▸ **Exercise aim**
Write out the passage on Russia's Arctic energy word for word, between "That is, if" and "and regulatory standards.", inclusive.
___ Document text
That is, if its big neighbor to the east cooperates. Russia enjoys (if you can call it that) the largest Arctic coastline of any country, the world’s largest natural gas reserves, with 1,680 trillion cubic feet, and 60 billion barrels of proved oil reserves. Yet foreign companies have had a tough time getting access to any of it. High energy prices have emboldened the Kremlin and encouraged it to revisit a number of projects with Western oil companies. In what has been widely viewed as an attempt to renegotiate or cancel existing exploration and production licenses and agreements, Russia is now accusing Royal Dutch Shell and BP of violating its environmental and regulatory standards.

Until very recently Gazprom, Russia’s biggest company, seemed eager to accept foreign help in its largest field, Shtokman, located 300 miles offshore in the Russian Barents Sea. Though Gazprom is one of the ten most valuable companies in the world, with a market capitalization of $264 billion, it lacks the technological expertise to tap the field on its own. Earlier this year it suggested as much by announcing a list of potential equity partners that included Chevron and ConocoPhillips, Total, Statoil and Norsk Hydro. Eager to take part, Statoil hoped its offshore experience at Snøhvit would score points with the Russians. Arild Moe, deputy director at the Fridtjof Nansen Institute, an energy and environmental think tank in Oslo, says in return for an equity stake in Shtokman, Statoil would have given up a piece of Snøhvit, which would have allowed Gazprom to begin selling gas to the U.S. while acquiring knowledge about offshore projects that would pay off in its own Arctic efforts. Later on, Moe says, Statoil might have given it access to Europe through prospective Arctic pipelines.
______
___ Data
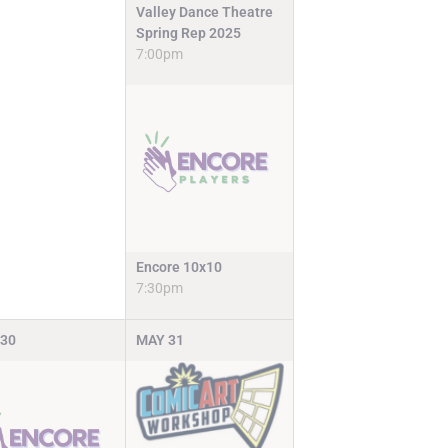
Valley Dance Theatre
Spring Rep 2025
7:00pm
Encore 10x10
7:30pm
30
MAY
31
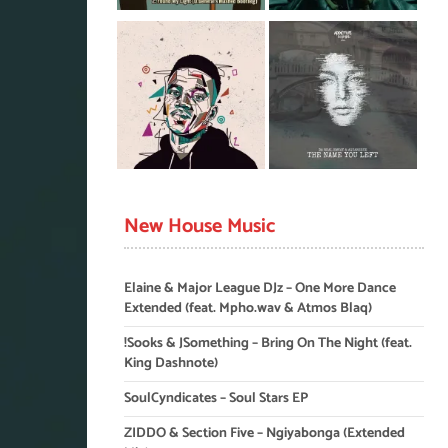
New House Music
Elaine & Major League DJz – One More Dance
Extended (feat. Mpho.wav & Atmos Blaq)
!Sooks & JSomething – Bring On The Night (feat.
King Dashnote)
SoulCyndicates – Soul Stars EP
ZIDDO & Section Five – Ngiyabonga (Extended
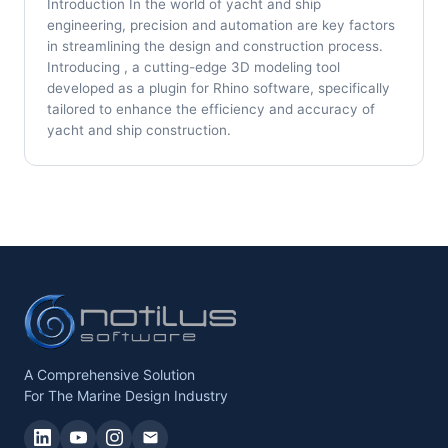
Introduction In the world of yacht and ship
engineering, precision and automation are key factors
in streamlining the design and construction process.
Introducing , a cutting-edge 3D modeling tool
developed as a plugin for Rhino software, specifically
tailored to enhance the efficiency and accuracy of
yacht and ship construction.
A Comprehensive Solution
For The Marine Design Industry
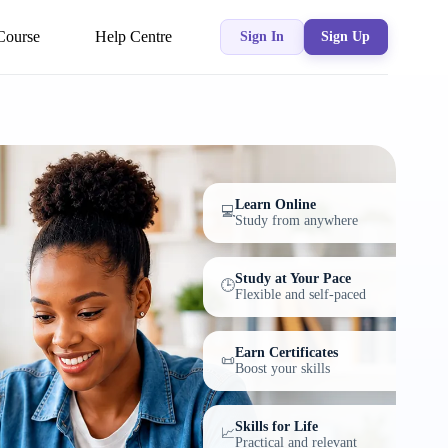
Course
Help Centre
Sign In
Sign Up
Learn Online
💻
Study from anywhere
Study at Your Pace
🕒
Flexible and self-paced
Earn Certificates
📜
Boost your skills
Skills for Life
📈
Practical and relevant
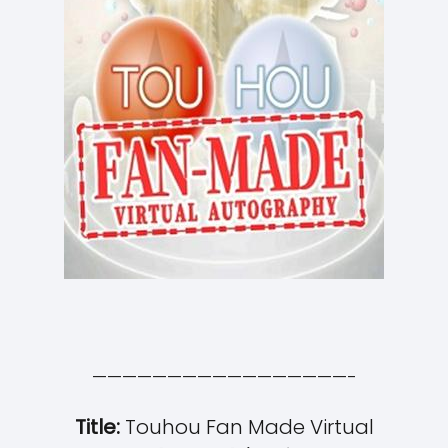
—————————————————-
Title:
Touhou Fan Made Virtual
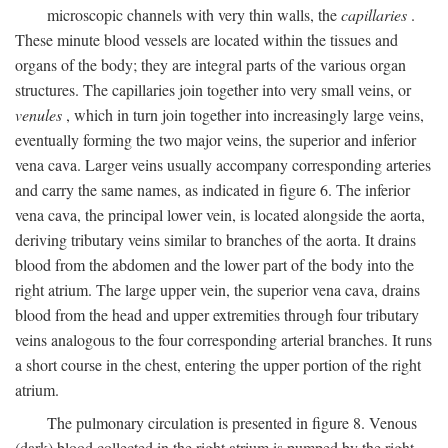
microscopic channels with very thin walls, the
capillaries
.
These minute blood vessels are located within the tissues and
organs of the body; they are integral parts of the various organ
structures. The capillaries join together into very small veins, or
venules
, which in turn join together into increasingly large veins,
eventually forming the two major veins, the superior and inferior
vena cava. Larger veins usually accompany corresponding arteries
and carry the same names, as indicated in figure 6. The inferior
vena cava, the principal lower vein, is located alongside the aorta,
deriving tributary veins similar to branches of the aorta. It drains
blood from the abdomen and the lower part of the body into the
right atrium. The large upper vein, the superior vena cava, drains
blood from the head and upper extremities through four tributary
veins analogous to the four corresponding arterial branches. It runs
a short course in the chest, entering the upper portion of the right
atrium.
The pulmonary circulation is presented in figure 8. Venous
(dark) blood collected in the right atrium is pumped by the right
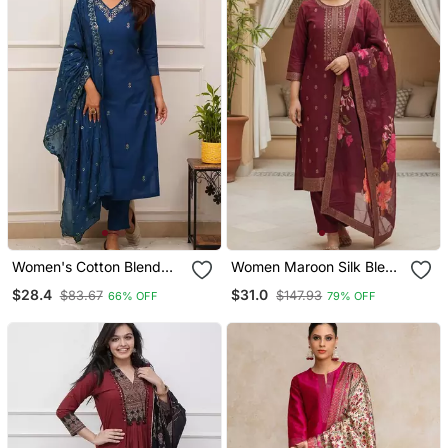
Women's Cotton Blend
Women Maroon Silk Blend
Embroidered Kurta Pant
Ethnic Motifs Stoning
$28.4
$31.0
$83.67
$147.93
66% OFF
79% OFF
With Dupatta Set
Straight Kurta Trouser
With Dupatta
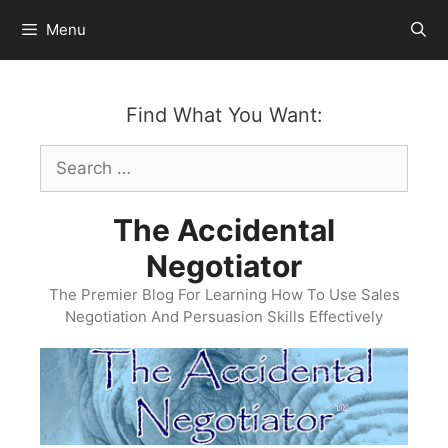
Skip
Menu
to
content
Find What You Want:
Search
for:
The Accidental
Negotiator
The Premier Blog For Learning How To Use Sales
Negotiation And Persuasion Skills Effectively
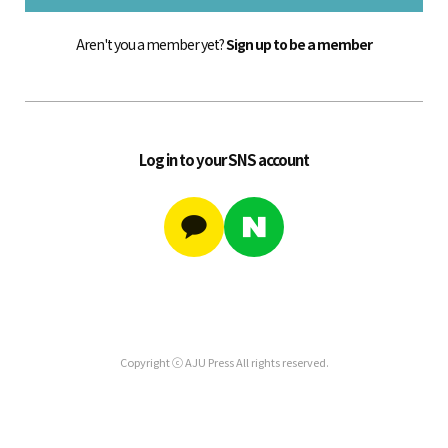
Aren't you a member yet?
Sign up to be a member
Log in to your SNS account
Copyright ⓒ AJU Press All rights reserved.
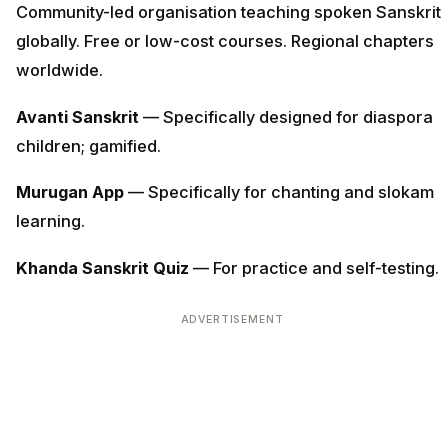
Community-led organisation teaching spoken Sanskrit
globally. Free or low-cost courses. Regional chapters
worldwide.
Avanti Sanskrit
— Specifically designed for diaspora
children; gamified.
Murugan App
— Specifically for chanting and slokam
learning.
Khanda Sanskrit Quiz
— For practice and self-testing.
ADVERTISEMENT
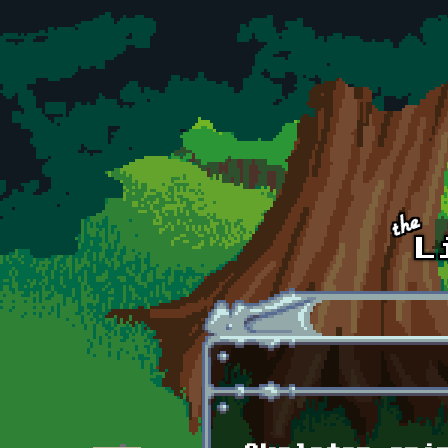
Skip to main content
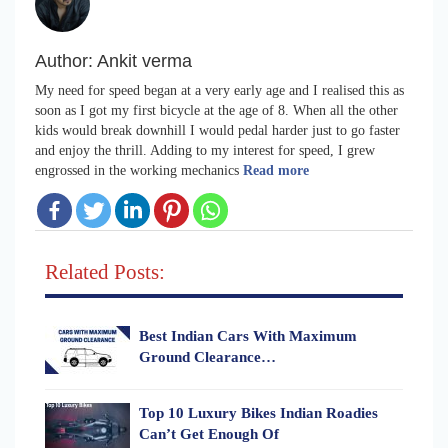
Author:
Ankit verma
My need for speed began at a very early age and I realised this as
soon as I got my first bicycle at the age of 8. When all the other
kids would break downhill I would pedal harder just to go faster
and enjoy the thrill. Adding to my interest for speed, I grew
engrossed in the working mechanics
Read more
Related Posts:
Best Indian Cars With Maximum
Ground Clearance…
Top 10 Luxury Bikes Indian Roadies
Can’t Get Enough Of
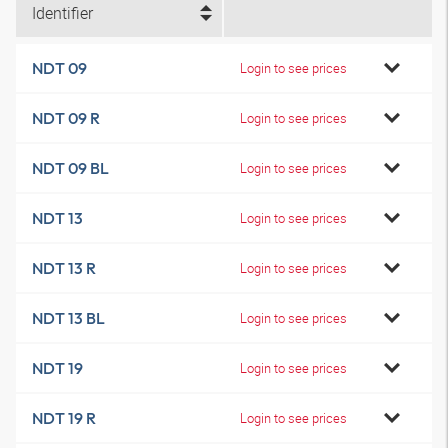
Identifier
NDT 09
Login to see prices
NDT 09 R
Login to see prices
NDT 09 BL
Login to see prices
NDT 13
Login to see prices
NDT 13 R
Login to see prices
NDT 13 BL
Login to see prices
NDT 19
Login to see prices
NDT 19 R
Login to see prices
______
▸ **Problem solution**
That is, if its big neighbor to the east cooperates. Russia enjoys (if you can call it that) the largest Arctic coastline of any country, the world’s largest natural gas reserves, with 1,680 trillion cubic feet, and 60 billion barrels of proved oil reserves. Yet foreign companies have had a tough time getting access to any of it. High energy prices have emboldened the Kremlin and encouraged it to revisit a number of projects with Western oil companies. In what has been widely viewed as an attempt to renegotiate or cancel existing exploration and production licenses and agreements, Russia is now accusing Royal Dutch Shell and BP of violating its environmental and regulatory standards.